Il momento, tuttavia, è di grande tensione, per il nostro baronetto dato che Edith, da autrice ansiosa qual è, nutre il desiderio morboso di conoscere nel dettaglio cosa pensi il suo Lettore di ciascuna riga vergata.
“No, no, Edith: ogni volta che ricomincio a leggerlo sembra ancora meglio,” ride quel pover’uomo di Thomas Sharpe alla settima bozza sorbitasi in quattro giorni. “E la storia d’amore, non m’interessa,” dice in fretta temendo, in cuor suo, che la ragazza possa ripensarci ed aggiungere qualche altro migliaio di pagine al suo tomo.
“Sarebbe solo un capitolo o due,” azzarda Edith che, dopo aver conosciuto Thomas, è più propensa ad inserire qualche smanceria nel suo romanzo.

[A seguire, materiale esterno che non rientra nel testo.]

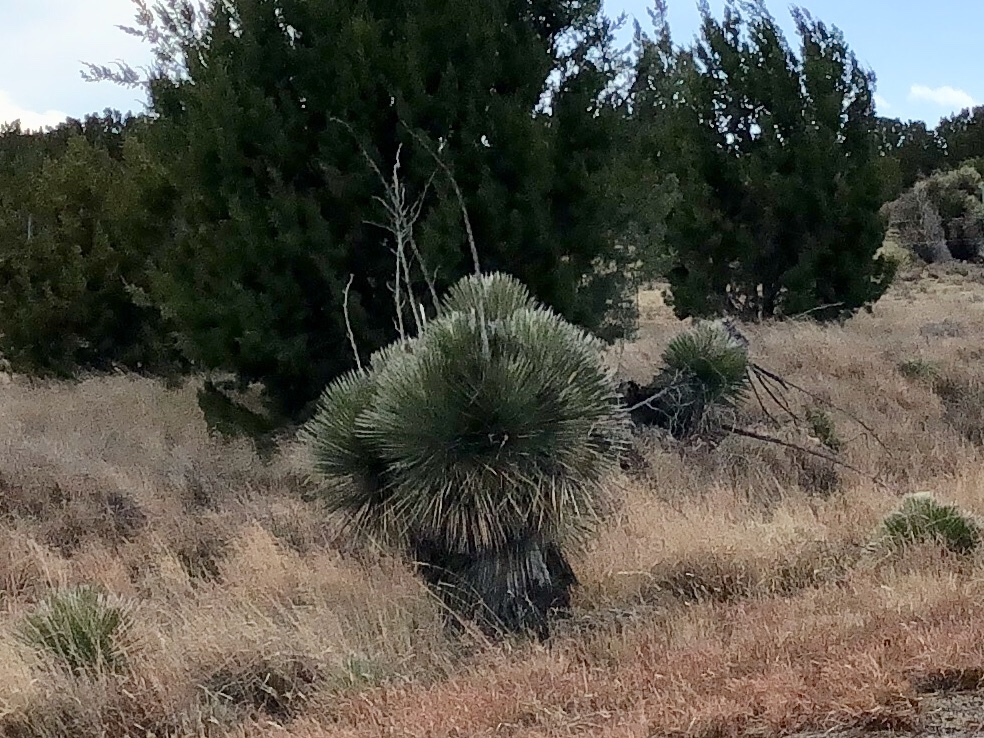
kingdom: Plantae
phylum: Tracheophyta
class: Liliopsida
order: Asparagales
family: Asparagaceae
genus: Yucca
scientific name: Yucca elata
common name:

Seeh, ragazzina, pensa sir Sharpe, mo’ ce casco. Due capitoli, come no! “No, no, a me piace così per carità!” la blocca.
“Finite di leggerlo e fatemi sapere cosa ne pensate,” soffia lei felice.
Sir Sharpe sorride, dietro gli occhialini neri che nascondono occhi disperati, rossi e gonfi di sonno arretrato. “Lo finirò adesso,” promette con un sorriso tirato. Il suo unico obiettivo al momento, in verità, è sedersi sulla sdraio che l’attende e dormire col libro in faccia finché non sopraggiunga la morte.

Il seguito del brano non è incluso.